• **Exercise aim**
Drop every picture, then transcribe the remaining data exactly.

• **Supplied entries**
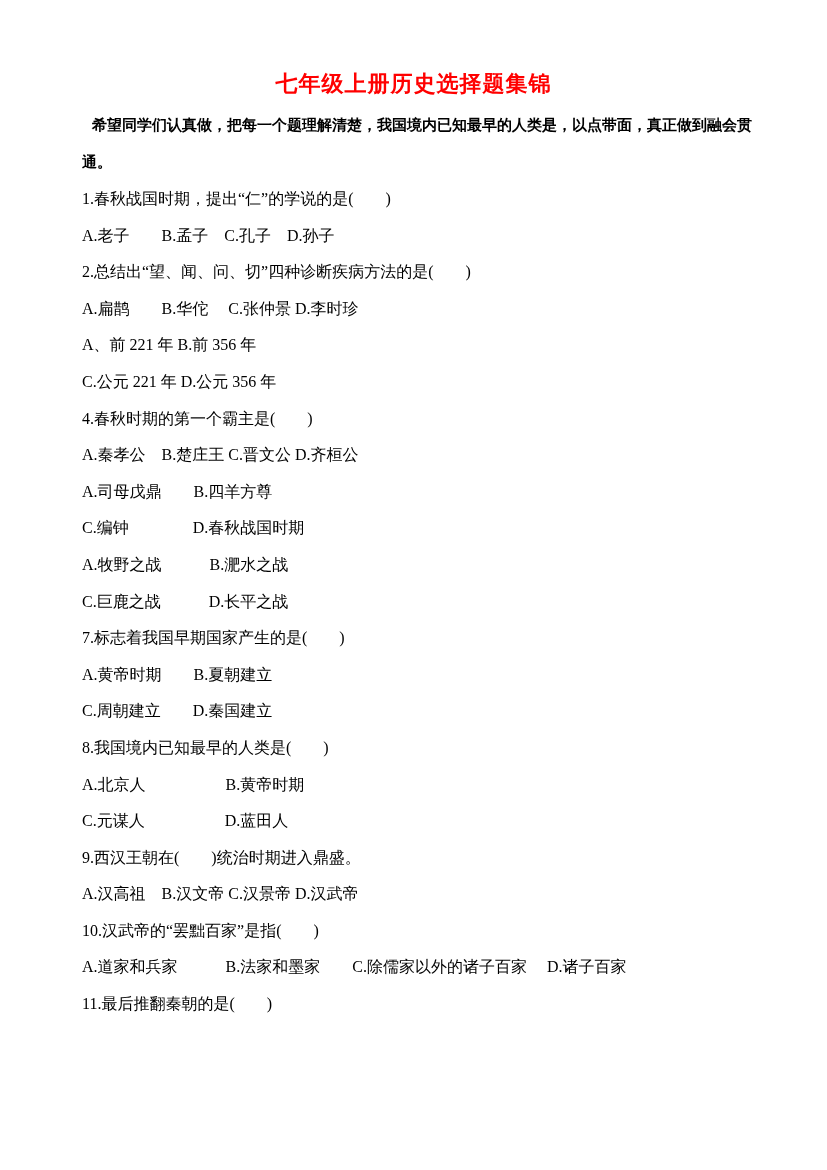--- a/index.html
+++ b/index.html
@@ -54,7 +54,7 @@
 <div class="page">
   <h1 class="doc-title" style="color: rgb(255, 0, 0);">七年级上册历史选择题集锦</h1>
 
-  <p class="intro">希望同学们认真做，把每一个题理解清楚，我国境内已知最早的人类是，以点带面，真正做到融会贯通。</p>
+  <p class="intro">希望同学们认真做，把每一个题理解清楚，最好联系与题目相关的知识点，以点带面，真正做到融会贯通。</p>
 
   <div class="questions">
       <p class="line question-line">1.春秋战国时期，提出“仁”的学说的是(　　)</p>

• **Solution for this task**
--- a/index.html
+++ b/index.html
@@ -54,7 +54,7 @@
 <div class="page">
   <h1 class="doc-title" style="color: rgb(255, 0, 0);">七年级上册历史选择题集锦</h1>
 
-  <p class="intro">希望同学们认真做，把每一个题理解清楚，我国境内已知最早的人类是，以点带面，真正做到融会贯通。</p>
+  <p class="intro">希望同学们认真做，把每一个题理解清楚，最好联系与题目相关的知识点，以点带面，真正做到融会贯通。</p>
 
   <div class="questions">
       <p class="line question-line">1.春秋战国时期，提出“仁”的学说的是(　　)</p>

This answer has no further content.